Paper No. 6
Presentation Time: 8:00 AM-6:00 PM
Evidence of Very Recent, Very Late Amazonian Periglacial & Glacial Processes in Utopia and Northwest Elysium Planitiae, Mars
Recent Mars climate-change models show that obliquity-driven atmospheric transportation could have delivered substantial volumes of dusty H2O-snow to the middle-latitudes of Utopia and western Elysium Planitiae in the late Amazonian period. Using terrestrial cold-climate landscapes as geological analogues, we have identified two landscape-types in the Planitiae whose members (by dint of their morphology, features, scale and possible origin) are consistent with atmospheric deposition and modification by periglacial (~44-54°N) or glacial processes (~31-46°N). The periglacial landscape comprises: 1. lobate, sometimes scalloped-depressions (reminiscent of drained thermokarst-lakes); 2. polygonal patterned-ground (that could have been or may still be underlain by ice-wedges), 3. near-rim, crater-wall gullies (the possible product of highly localised ground-ice thaw); and, 4. polygon-juncture pits (where water/ice could have collected and evaporated/sublimated).
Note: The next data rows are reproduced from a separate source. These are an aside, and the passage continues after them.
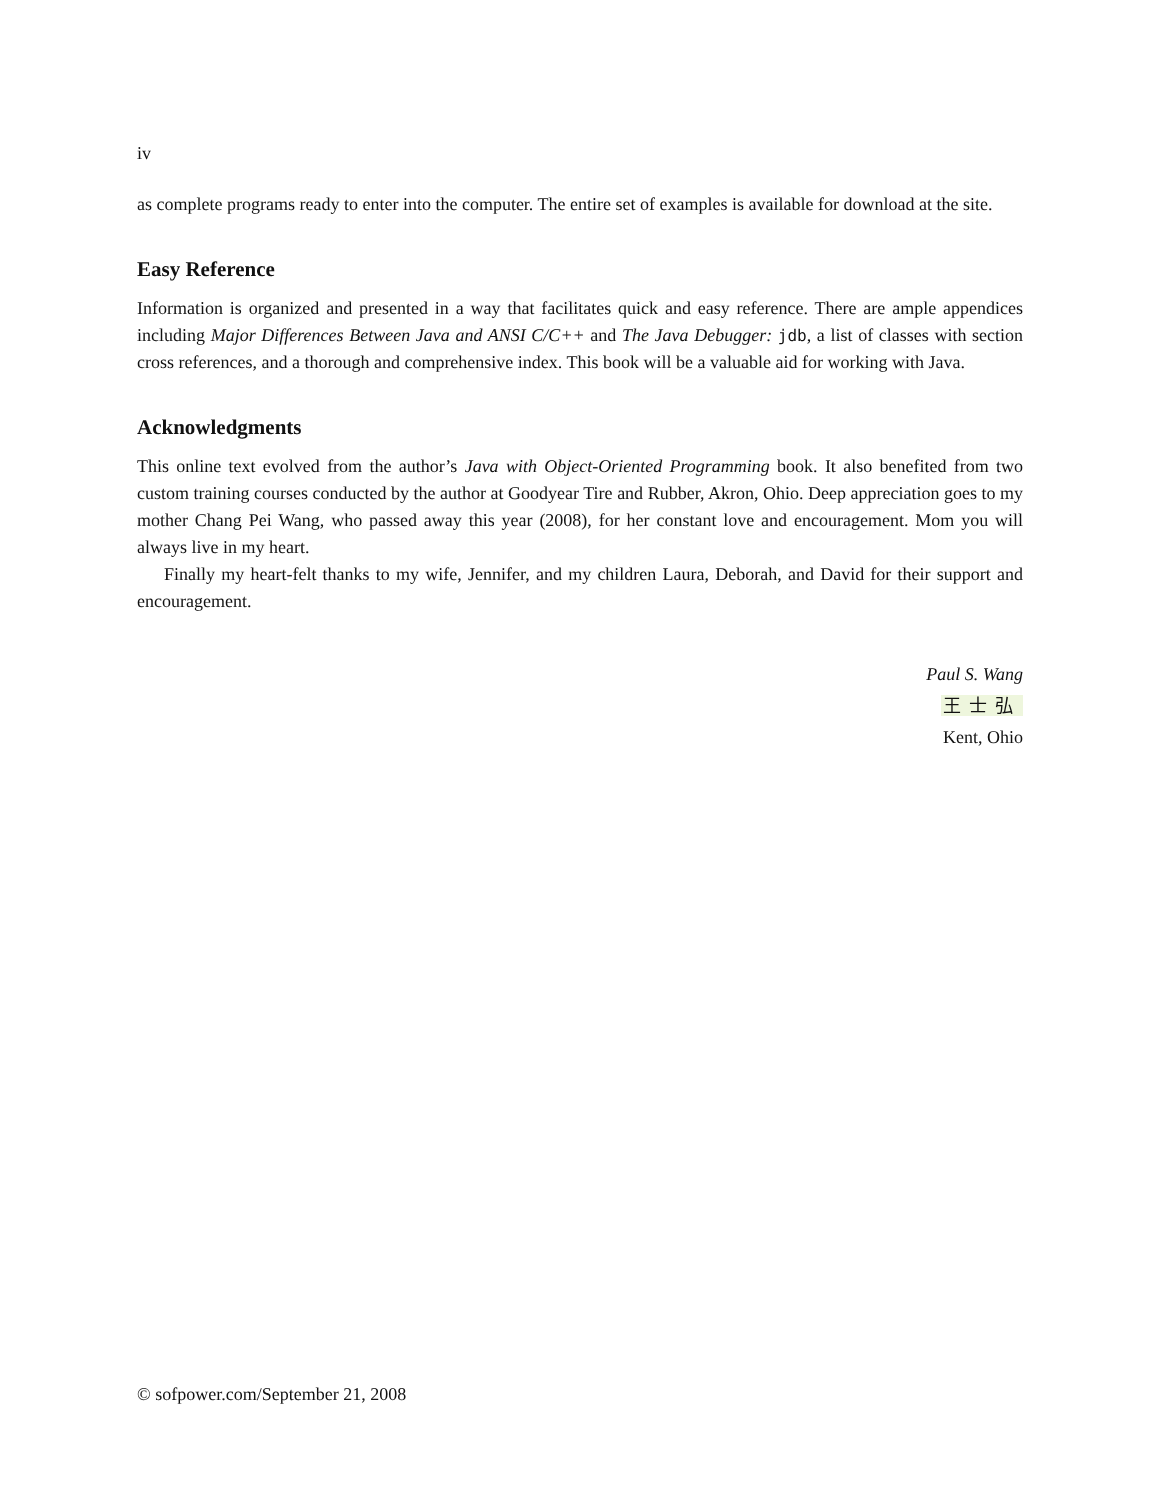iv
as complete programs ready to enter into the computer. The entire set of examples is available for download at the site.
Easy Reference
Information is organized and presented in a way that facilitates quick and easy reference. There are ample appendices including Major Differences Between Java and ANSI C/C++ and The Java Debugger: jdb, a list of classes with section cross references, and a thorough and comprehensive index. This book will be a valuable aid for working with Java.
Acknowledgments
This online text evolved from the author’s Java with Object-Oriented Programming book. It also benefited from two custom training courses conducted by the author at Goodyear Tire and Rubber, Akron, Ohio. Deep appreciation goes to my mother Chang Pei Wang, who passed away this year (2008), for her constant love and encouragement. Mom you will always live in my heart.
Finally my heart-felt thanks to my wife, Jennifer, and my children Laura, Deborah, and David for their support and encouragement.
Paul S. Wang
王士弘
Kent, Ohio
© sofpower.com/September 21, 2008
On Earth, this type of landscape marks ice-rich ground mobilised by oscillations of mean temperatures around 0°C. Our previous work suggested that two characteristics of the depressions - internal terraces and orthogonal polygons - could be the work of ponded water and its subsequent loss by evaporation or drainage. Agewise, some depressions might be extremely young, cross-cutting/superposing a number of crater-wall gullies. Moreover, many of the gullies and superposed depressions occur in the Astapes Colles Unit (ACU), one of the youngest units in region. The glacial landscape is intra-crater and comprises fill material, previously associated with late Hesperian/early Amazonian circum-Chryse discharges. We present an assemblage of images highlighting the possibly recent degradation (or thaw) of this fill in medium-sized (~7-20 km in diam.) ACU craters. At the same time, we point to some intra-crater mounds in small-sized craters (~1-3 km in diam.) whose characteristics, much like those of the periglacial landscape identified above, point to an obliquity-driven origin and the localised occurrence of ponded water in the late Amazonian period.